▶ GOAL OF THE EXERCISE
Reproduce the text of all the records below with "accompagnatore turistico" switched to "guida turistica" and nothing else altered. Leave the pictures out.

Content starts

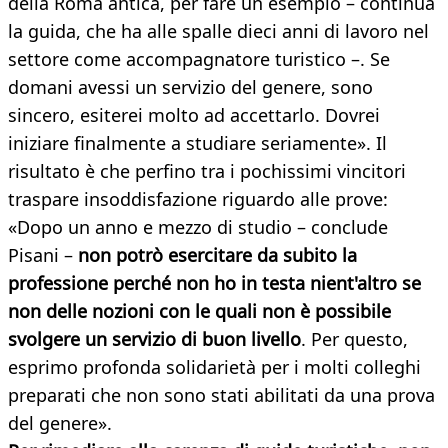
della Roma antica, per fare un esempio – continua
la guida, che ha alle spalle dieci anni di lavoro nel
settore come accompagnatore turistico –. Se
domani avessi un servizio del genere, sono
sincero, esiterei molto ad accettarlo. Dovrei
iniziare finalmente a studiare seriamente». Il
risultato è che perfino tra i pochissimi vincitori
traspare insoddisfazione riguardo alle prove:
«Dopo un anno e mezzo di studio – conclude
Pisani –
non potrò esercitare da subito la
professione perché non ho in testa nient'altro se
non delle nozioni con le quali non è possibile
svolgere un servizio di buon livello
. Per questo,
esprimo profonda solidarietà per i molti colleghi
preparati che non sono stati abilitati da una prova
del genere».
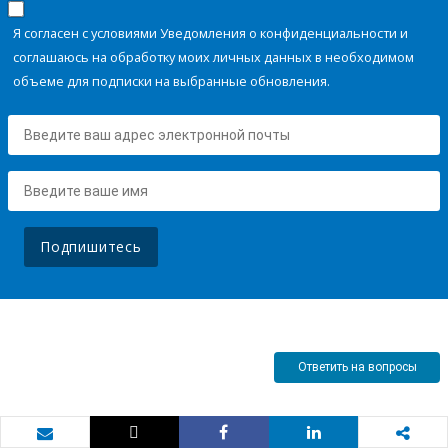
Я согласен с условиями Уведомления о конфиденциальности и
соглашаюсь на обработку моих личных данных в необходимом
объеме для подписки на выбранные обновления.
Подпишитесь
Ответить на вопросы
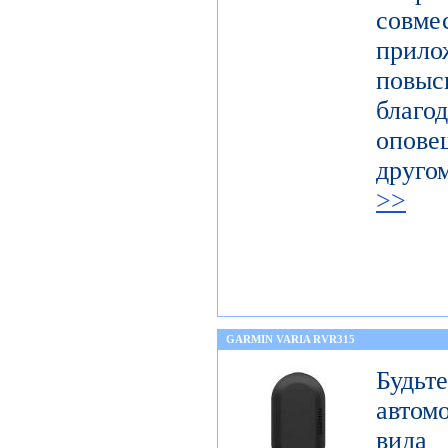
совм
прил
повыс
благ
опов
друго
>>
GARMIN VARIA RVR315
Будьт
автом
вида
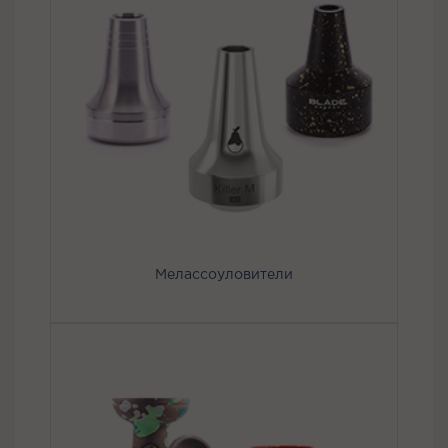
Мелассоуловители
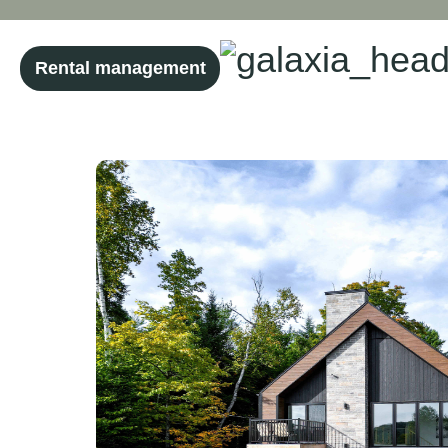
Rental management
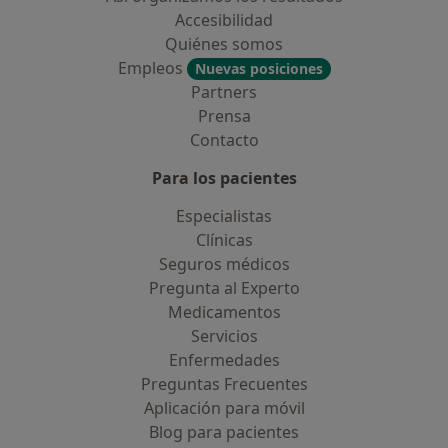
Accesibilidad
Quiénes somos
Empleos
Nuevas posiciones
Partners
Prensa
Contacto
Para los pacientes
Especialistas
Clínicas
Seguros médicos
Pregunta al Experto
Medicamentos
Servicios
Enfermedades
Preguntas Frecuentes
Aplicación para móvil
Blog para pacientes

Content ends

▶ OUTPUT
della Roma antica, per fare un esempio – continua
la guida, che ha alle spalle dieci anni di lavoro nel
settore come guida turistica –. Se
domani avessi un servizio del genere, sono
sincero, esiterei molto ad accettarlo. Dovrei
iniziare finalmente a studiare seriamente». Il
risultato è che perfino tra i pochissimi vincitori
traspare insoddisfazione riguardo alle prove:
«Dopo un anno e mezzo di studio – conclude
Pisani –
non potrò esercitare da subito la
professione perché non ho in testa nient'altro se
non delle nozioni con le quali non è possibile
svolgere un servizio di buon livello
. Per questo,
esprimo profonda solidarietà per i molti colleghi
preparati che non sono stati abilitati da una prova
del genere».
Я согласен с условиями Уведомления о конфиденциальности и
соглашаюсь на обработку моих личных данных в необходимом
объеме для подписки на выбранные обновления.
Подпишитесь
Ответить на вопросы
совм
прил
повыс
благ
опов
друго
>>
GARMIN VARIA RVR315
Будьт
автом
вида
Мелассоуловители
Rental management
Accesibilidad
Quiénes somos
Empleos
Nuevas posiciones
Partners
Prensa
Contacto
Para los pacientes
Especialistas
Clínicas
Seguros médicos
Pregunta al Experto
Medicamentos
Servicios
Enfermedades
Preguntas Frecuentes
Aplicación para móvil
Blog para pacientes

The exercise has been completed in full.